- **TUGAS ANDA**
[a] Menurut teks tentang Hari Artileri Nasional, pada tanggal berapa Jepang menyerah?
[b] Sebutkan semua tanggal yang disebut dalam teks tentang Hari Artileri Nasional.
[c] Tolong tuliskan kembali bagian teks tentang Hari Artileri Nasional yang diawali "Jakarta (ANTARA) - Setiap" dan diakhiri "tentara Kekaisaran Jepang.", sama persis dengan aslinya.

Jakarta (ANTARA) - Setiap tanggal 4 Desember, Indonesia memperingati Hari Artileri Nasional. Momen ini menjadi kesempatan penting untuk mengenang perjuangan bangsa dalam mempertahankan kemerdekaan, sekaligus merefleksikan perkembangan persenjataan artileri di Indonesia.

Menurut Abdul Haris Nasution dalam bukunya yang berjudul Dalam Bisikan Nurani Seorang Jenderal, sejarah penggunaan artileri di Indonesia sudah dimulai sejak masa penjajahan Belanda dan berlanjut pada era pendudukan Jepang.

Ketika Jepang menyerah pada tanggal 16 Agustus 1945, sejumlah pemuda Indonesia dengan sigap mengambil alih persenjataan artileri milik tentara Kekaisaran Jepang.

Peran tokoh dalam perkembangan Artileri

Salah satu tokoh yang berperan penting adalah Sadikin, seorang mantan sersan KNIL (Koninklijk Nederlandsch-Indische Leger) yang kemudian menjadi sersan mayor di Heiho, bagian dari Artileri Pertahanan Udara Jepang.

Saat mendengar kabar tentang menyerahnya Jepang, Sadikin bersama rekan-rekannya segera mengambil alih kekuasaan atas sarana artileri di Jakarta. Mereka juga menyatakan dukungan penuh untuk Indonesia yang baru merdeka.

Meskipun Sadikin kemudian tidak melanjutkan kariernya di artileri TNI, ia tetap memberikan kontribusi besar bagi militer Indonesia dengan menjadi Panglima Divisi Siliwangi.

Kisah heroiknya ini bahkan terjadi sebelum proklamasi kemerdekaan, menunjukkan bahwa pengambilalihan artileri sudah dimulai sejak malam menjelang 17 Agustus 1945.

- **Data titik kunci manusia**

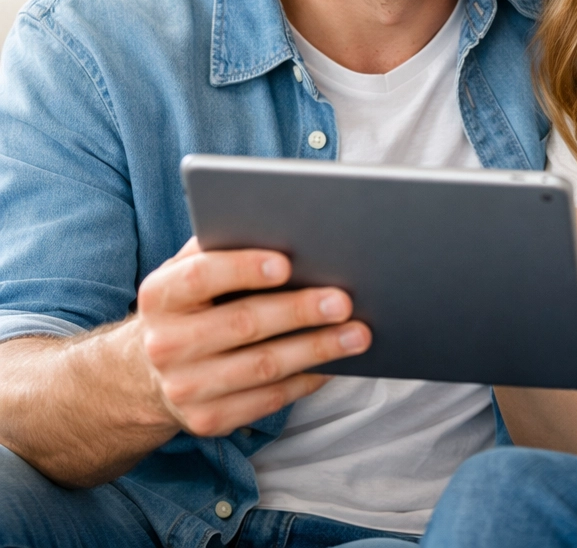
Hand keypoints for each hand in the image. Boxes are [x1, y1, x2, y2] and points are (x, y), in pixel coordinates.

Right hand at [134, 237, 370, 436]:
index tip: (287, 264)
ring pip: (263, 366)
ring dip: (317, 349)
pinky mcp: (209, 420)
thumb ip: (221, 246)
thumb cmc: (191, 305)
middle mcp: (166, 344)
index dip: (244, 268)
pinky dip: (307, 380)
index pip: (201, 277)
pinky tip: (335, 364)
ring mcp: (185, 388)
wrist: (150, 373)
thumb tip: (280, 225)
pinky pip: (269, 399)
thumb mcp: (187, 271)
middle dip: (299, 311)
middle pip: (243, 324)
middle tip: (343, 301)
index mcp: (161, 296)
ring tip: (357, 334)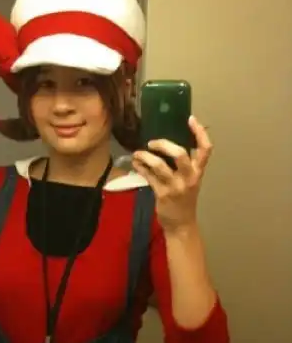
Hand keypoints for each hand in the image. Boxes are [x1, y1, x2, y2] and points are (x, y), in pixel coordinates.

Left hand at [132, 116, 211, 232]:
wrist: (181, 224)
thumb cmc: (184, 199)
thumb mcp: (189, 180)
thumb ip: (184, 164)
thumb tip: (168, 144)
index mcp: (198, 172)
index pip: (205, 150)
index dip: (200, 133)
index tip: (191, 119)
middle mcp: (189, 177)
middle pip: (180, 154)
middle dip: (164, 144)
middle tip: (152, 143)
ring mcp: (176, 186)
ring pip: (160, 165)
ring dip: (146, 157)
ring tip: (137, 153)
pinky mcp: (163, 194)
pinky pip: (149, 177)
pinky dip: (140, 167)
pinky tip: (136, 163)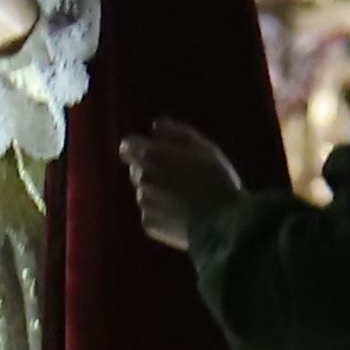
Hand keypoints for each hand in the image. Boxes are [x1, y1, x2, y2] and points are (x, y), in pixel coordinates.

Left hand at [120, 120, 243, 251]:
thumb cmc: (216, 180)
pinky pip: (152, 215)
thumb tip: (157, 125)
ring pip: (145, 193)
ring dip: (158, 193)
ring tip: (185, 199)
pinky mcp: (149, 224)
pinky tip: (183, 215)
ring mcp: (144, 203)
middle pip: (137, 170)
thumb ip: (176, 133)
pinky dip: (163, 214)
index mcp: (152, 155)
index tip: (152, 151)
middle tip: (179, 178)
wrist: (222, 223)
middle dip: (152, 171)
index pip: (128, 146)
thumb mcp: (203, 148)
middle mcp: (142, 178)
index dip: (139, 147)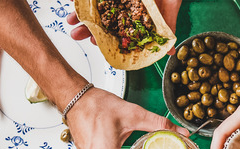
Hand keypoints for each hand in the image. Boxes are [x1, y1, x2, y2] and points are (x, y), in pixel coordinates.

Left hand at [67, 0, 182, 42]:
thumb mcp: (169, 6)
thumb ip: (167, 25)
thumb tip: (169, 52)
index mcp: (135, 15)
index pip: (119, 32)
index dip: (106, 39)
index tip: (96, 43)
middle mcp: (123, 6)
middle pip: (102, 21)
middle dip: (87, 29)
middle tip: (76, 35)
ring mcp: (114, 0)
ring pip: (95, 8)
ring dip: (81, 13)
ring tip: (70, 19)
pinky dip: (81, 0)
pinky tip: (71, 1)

- **JAWABAN YANG DIBERIKAN**
[a] 16 Agustus 1945.

[b] 4 Desember; 16 Agustus 1945; 17 Agustus 1945

[c]
Jakarta (ANTARA) - Setiap tanggal 4 Desember, Indonesia memperingati Hari Artileri Nasional. Momen ini menjadi kesempatan penting untuk mengenang perjuangan bangsa dalam mempertahankan kemerdekaan, sekaligus merefleksikan perkembangan persenjataan artileri di Indonesia.

Menurut Abdul Haris Nasution dalam bukunya yang berjudul Dalam Bisikan Nurani Seorang Jenderal, sejarah penggunaan artileri di Indonesia sudah dimulai sejak masa penjajahan Belanda dan berlanjut pada era pendudukan Jepang.

Ketika Jepang menyerah pada tanggal 16 Agustus 1945, sejumlah pemuda Indonesia dengan sigap mengambil alih persenjataan artileri milik tentara Kekaisaran Jepang.